Second, regardless of whether this is ultimately an antitrust violation, shouldn’t some antitrust lawyers be somewhere be telling these university presidents and officials to tone down the rhetoric about stopping “arms races” and making agreements?
Third, and in response to Keith’s point that only some consumers of education services may value the early admissions program, much competition takes place only to win marginal consumers and does not proportionally benefit the infra-marginal, i.e. targeted price discounts at consumers that are not brand loyal. But an agreement to stop competing for this subset of consumers would clearly be illegal.

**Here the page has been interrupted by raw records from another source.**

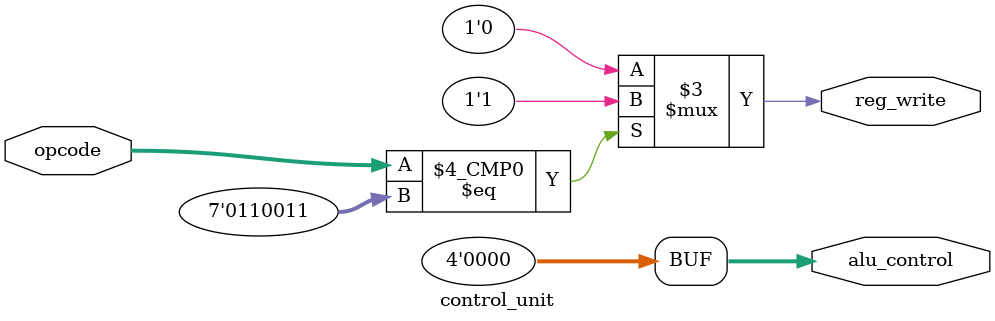
<source format=v>
module control_unit (
  input [6:0] opcode,
  output reg [3:0] alu_control,
  output reg reg_write
);
  always @(*) begin
    case (opcode)
      7'b0110011: begin // R-type
        alu_control = 4'b0000; // Example: Addition
        reg_write = 1;
      end
      // Add cases for other instructions
      default: begin
        alu_control = 4'b0000;
        reg_write = 0;
      end
    endcase
  end
endmodule

</source>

Fourth, perhaps it is true that all consumers do not value the alternative of the early admissions process, but it is then difficult to see how it evolved out of a competitive “arms race” between schools. I think the real issue to tackle here is not whether the agreement (assuming there is one for the moment) can be characterized as a coordinated service cut, but rather, the first point Keith raises re: possible competitive justifications.
Excellent post, Thom, as was your prior one on this issue. Here’s a question: given the outcome in the MIT case on financial aid in the early 90s, is there any reason the schools should worry about what they’re doing? After all, that earlier case involved conduct affecting the effective tuition price charged to students, a much more sensitive area from an antitrust perspective than what’s at issue here: an admission procedure.
You characterize this as a coordinated service cut. But is an admissions procedure really a service? The schools might argue that the services they offer remain unaffected by the new admissions policy. If anything, they may argue, they’re enhancing competition by eliminating early exclusive dealing arrangements between individual applicants and particular schools.
You say that applicants want this admissions procedure to remain, and that is undoubtedly true for some applicants. But there are probably others who are indifferent about it and some who would be happy to see it go (e.g., those whose admissions chances would now be enhanced, and those who could get in on the early policy but worry about applying later with the general pool and who would rather have more time to make up their minds).
Is it clear that the new admissions approach would actually reduce merit-based competition? Seems to me that the merit scholarship market could be more competitive in a world where talent doesn’t get locked up early by a single school not facing any financial aid competition for the locked up student.